You have two copies of that lens? I don't recall seeing data on TC's at Focal but I'll look again. 

Based on what lens rentals says perhaps a small difference in normal body and lens tolerances can throw a zoom at f8 out a lot. Exponential error. It is really not an error, just normal tolerances that will be exploited in a certain direction. A lens and body both the minus range, a lens and body both in a plus range and both opposite can cause different results how the light waves move trough the TC and lens even when final results being +3 or +14 look good. Just guessing. I'm not an engineer. 

I know it surprised me. I ran Focal 5 consecutive times and got +15 three times, a +16 and a +17. It is PD so there will be some variation. My previous first run gave +15 as well. The three 15's showed excellent while the 16 and 17 showed acceptable. G& B showed +15 in the RGB report. I was about ½ the recommended min distance to target. I had to reduce the target size and I entered new value in. I need to read more about changing target sizes and distance.

Next week I'll be at a location where I can be at the correct min distance so we'll see. It is still going to need +14 or more but we'll see what Focal says.


----------



## 2n10 (Oct 5, 2015)

Interesting data on the wide variance at telephoto. Mine settled well with my Canon TC but I have seen something similar with another brand TC.


----------



## digital paradise (Oct 5, 2015)

I would have preferred that that is was not at +15. Closer to 0 would have made me happier but it is what it is. I sure would like to know what causes such big drifts between owners of the same lens which is really why I posted in the first place. Not a lot of info on the interwebs for that specific inquiry.

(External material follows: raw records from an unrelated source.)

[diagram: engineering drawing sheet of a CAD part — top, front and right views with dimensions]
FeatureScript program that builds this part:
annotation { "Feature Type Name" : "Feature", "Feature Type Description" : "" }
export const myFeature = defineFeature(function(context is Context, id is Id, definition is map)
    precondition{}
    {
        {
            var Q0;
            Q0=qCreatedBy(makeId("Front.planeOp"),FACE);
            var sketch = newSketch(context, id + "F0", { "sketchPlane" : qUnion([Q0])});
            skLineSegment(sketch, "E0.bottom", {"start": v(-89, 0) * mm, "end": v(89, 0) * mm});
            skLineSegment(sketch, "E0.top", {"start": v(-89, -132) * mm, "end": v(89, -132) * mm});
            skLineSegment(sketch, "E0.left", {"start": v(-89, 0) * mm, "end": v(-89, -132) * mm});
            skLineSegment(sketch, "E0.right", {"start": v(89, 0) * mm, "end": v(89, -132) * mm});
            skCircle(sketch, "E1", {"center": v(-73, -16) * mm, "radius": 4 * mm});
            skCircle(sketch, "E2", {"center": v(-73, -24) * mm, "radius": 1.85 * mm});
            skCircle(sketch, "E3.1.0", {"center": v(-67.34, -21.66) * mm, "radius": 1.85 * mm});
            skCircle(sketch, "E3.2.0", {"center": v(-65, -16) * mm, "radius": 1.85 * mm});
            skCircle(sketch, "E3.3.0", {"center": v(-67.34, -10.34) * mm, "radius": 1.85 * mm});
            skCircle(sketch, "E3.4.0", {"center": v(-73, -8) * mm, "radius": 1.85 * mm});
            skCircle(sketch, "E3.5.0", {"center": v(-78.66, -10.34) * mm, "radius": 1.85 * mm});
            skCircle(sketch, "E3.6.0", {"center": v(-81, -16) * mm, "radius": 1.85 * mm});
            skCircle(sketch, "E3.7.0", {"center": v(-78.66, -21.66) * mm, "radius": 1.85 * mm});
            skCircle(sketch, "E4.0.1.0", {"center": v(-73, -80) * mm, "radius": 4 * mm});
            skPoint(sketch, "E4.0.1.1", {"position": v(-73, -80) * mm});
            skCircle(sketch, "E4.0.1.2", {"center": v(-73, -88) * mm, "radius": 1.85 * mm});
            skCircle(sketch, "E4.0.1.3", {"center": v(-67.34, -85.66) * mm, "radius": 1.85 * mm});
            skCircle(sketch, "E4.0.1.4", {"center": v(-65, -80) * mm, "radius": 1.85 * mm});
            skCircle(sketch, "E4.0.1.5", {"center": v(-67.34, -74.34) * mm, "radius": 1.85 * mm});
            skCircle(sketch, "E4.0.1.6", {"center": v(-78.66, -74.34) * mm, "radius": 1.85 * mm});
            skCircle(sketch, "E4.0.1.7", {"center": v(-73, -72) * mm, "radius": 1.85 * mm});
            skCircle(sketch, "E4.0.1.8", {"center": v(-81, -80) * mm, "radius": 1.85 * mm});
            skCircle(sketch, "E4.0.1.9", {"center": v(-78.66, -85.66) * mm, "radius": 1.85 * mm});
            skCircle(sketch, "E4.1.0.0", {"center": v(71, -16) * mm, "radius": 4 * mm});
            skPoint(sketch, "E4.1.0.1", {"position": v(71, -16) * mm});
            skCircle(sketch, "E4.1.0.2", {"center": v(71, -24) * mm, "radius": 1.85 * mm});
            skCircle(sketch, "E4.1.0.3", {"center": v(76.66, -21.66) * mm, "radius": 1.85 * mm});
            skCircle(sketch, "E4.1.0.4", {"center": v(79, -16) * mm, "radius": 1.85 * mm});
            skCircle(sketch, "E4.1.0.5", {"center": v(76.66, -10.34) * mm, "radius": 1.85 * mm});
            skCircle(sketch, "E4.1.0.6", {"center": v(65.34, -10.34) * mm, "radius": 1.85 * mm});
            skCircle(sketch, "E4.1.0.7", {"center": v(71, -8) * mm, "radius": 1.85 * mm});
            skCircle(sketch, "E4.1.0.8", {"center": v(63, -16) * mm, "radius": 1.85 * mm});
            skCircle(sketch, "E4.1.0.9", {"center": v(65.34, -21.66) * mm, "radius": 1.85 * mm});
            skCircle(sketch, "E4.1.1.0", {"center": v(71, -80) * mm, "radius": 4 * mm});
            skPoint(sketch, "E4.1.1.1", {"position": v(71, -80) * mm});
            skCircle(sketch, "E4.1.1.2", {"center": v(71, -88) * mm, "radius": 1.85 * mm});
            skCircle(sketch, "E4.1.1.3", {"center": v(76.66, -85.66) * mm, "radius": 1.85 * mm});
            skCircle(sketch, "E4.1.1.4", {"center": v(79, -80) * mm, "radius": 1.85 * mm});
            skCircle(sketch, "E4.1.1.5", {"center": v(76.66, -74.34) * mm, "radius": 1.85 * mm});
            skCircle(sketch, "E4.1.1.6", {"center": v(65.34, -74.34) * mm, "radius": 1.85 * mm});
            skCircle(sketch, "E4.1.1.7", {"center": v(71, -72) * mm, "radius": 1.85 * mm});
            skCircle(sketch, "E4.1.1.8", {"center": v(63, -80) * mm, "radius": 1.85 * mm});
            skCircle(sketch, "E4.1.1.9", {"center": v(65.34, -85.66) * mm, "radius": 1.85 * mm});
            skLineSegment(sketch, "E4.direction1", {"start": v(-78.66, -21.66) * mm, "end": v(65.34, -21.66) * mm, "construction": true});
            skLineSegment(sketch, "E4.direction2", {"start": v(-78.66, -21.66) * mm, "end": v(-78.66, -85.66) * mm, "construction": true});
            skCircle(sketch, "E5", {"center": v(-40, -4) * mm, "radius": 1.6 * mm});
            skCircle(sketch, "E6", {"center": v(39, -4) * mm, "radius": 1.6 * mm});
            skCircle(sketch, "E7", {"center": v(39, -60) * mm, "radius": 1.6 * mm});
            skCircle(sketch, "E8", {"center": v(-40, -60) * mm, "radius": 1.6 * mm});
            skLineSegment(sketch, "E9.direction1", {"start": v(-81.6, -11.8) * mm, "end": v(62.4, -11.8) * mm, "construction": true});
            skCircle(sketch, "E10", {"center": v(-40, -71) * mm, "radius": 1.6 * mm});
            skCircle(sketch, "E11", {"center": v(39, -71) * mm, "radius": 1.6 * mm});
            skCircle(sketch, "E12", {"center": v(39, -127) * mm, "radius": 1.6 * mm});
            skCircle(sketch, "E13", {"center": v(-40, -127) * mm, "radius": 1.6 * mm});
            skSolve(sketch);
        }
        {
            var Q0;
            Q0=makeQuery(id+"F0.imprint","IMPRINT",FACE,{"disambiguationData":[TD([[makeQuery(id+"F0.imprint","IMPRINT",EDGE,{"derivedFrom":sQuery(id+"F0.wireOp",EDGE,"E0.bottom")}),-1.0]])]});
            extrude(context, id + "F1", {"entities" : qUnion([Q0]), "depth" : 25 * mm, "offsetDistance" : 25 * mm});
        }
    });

Good thing I don't use it much. I find I lose too many focusing options with it. Having too much fun with with the cam. Not that I can't nail a BIF but you can crop so much with the 7D2 as I could with my 7D. I use it mostly for stills.


----------



## tphillips63 (Oct 5, 2015)

Just curious, what does it do at +15 vs if it had been say +7? I mean is it going to be sharper the closer it is to 0 or focus faster or both?


----------



## digital paradise (Oct 6, 2015)

Less sharp at +7 and focusing speed is not noticeably effected.


----------



## candc (Oct 6, 2015)

Afma is a way to correct for different distances in the light path between the af sensor and the image sensor. Those differences can be from mount variations, mirror alignment etc. Once its zeroed it should perform as well as any other combination regardless of afma value required. Don't think that because a particular lens/tc/camera combo requires afma makes it substandard. Its just a luck of the draw thing.


----------



## digital paradise (Oct 6, 2015)

Thanks for the info.


----------



## digital paradise (Oct 6, 2015)

*Instead of starting a new thread*

Does anyone know how do save the data you enter for a resized printed target? Printed Target Width box is located in Preference's - Tests. When I enter the new value and close the Preference window it resets. At this point I'm wondering if you are just supposed to leave it open during the test?


----------